### Work order
Give back the lines below verbatim, omitting all pictures.

Stored data entries
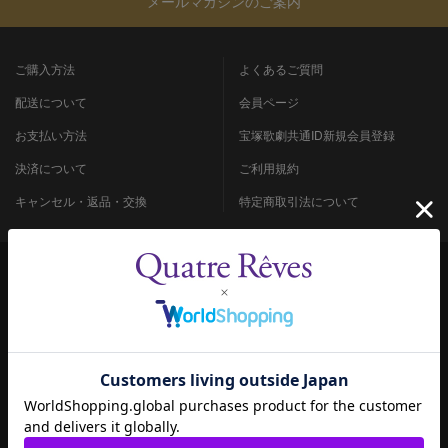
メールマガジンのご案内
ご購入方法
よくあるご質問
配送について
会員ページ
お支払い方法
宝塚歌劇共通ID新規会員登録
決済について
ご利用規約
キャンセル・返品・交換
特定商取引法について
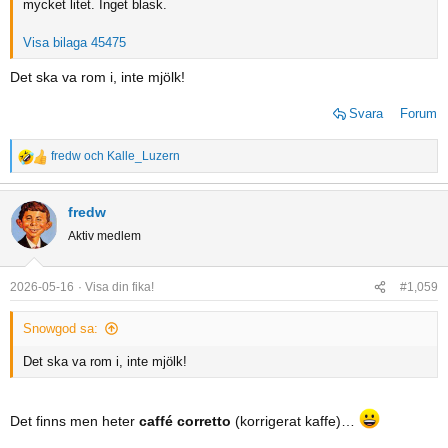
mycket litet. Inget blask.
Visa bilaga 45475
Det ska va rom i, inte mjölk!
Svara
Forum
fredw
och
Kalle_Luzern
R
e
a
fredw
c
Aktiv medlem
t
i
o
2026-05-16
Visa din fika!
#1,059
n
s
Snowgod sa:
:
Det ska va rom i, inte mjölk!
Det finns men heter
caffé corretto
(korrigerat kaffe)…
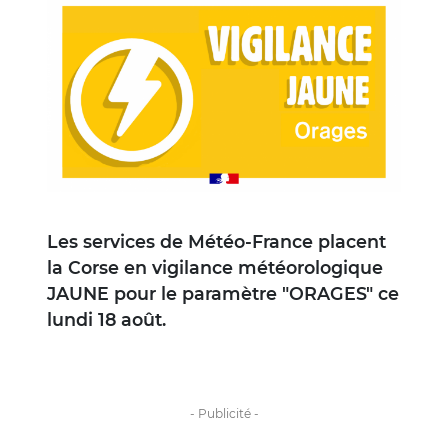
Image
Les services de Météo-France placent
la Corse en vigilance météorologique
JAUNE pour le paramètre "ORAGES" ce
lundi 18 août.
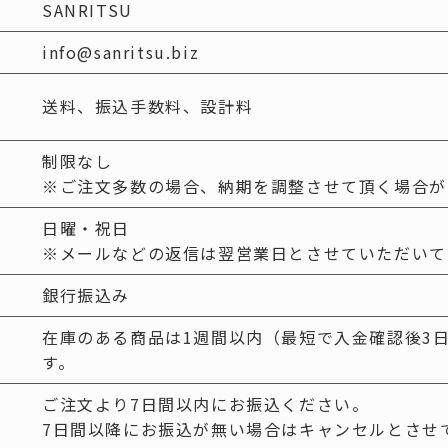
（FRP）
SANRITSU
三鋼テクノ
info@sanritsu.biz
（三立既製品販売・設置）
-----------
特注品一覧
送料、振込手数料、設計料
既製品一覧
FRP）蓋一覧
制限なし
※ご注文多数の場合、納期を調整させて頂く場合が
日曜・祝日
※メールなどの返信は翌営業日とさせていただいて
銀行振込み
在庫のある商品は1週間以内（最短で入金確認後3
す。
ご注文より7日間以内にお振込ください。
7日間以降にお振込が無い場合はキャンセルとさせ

### Answer to the problem
メールマガジンのご案内
ご購入方法
よくあるご質問
配送について
会員ページ
お支払い方法
宝塚歌劇共通ID新規会員登録
決済について
ご利用規約
キャンセル・返品・交換
特定商取引法について
mycket litet. Inget blask.
Visa bilaga 45475
Det ska va rom i, inte mjölk!
Svara
Forum
fredw
och
Kalle_Luzern
R
e
a
fredw
c
Aktiv medlem
t
i
o
2026-05-16
Visa din fika!
#1,059
n
s
Snowgod sa:
:
Det ska va rom i, inte mjölk!
Det finns men heter
caffé corretto
(korrigerat kaffe)…
Image
Les services de Météo-France placent
la Corse en vigilance météorologique
JAUNE pour le paramètre "ORAGES" ce
lundi 18 août.
（FRP）
SANRITSU
三鋼テクノ
info@sanritsu.biz
（三立既製品販売・設置）
-----------
特注品一覧
送料、振込手数料、設計料
既製品一覧
FRP）蓋一覧
制限なし
※ご注文多数の場合、納期を調整させて頂く場合が
日曜・祝日
※メールなどの返信は翌営業日とさせていただいて
銀行振込み
在庫のある商品は1週間以内（最短で入金確認後3
す。
ご注文より7日間以内にお振込ください。
7日間以降にお振込が無い場合はキャンセルとさせ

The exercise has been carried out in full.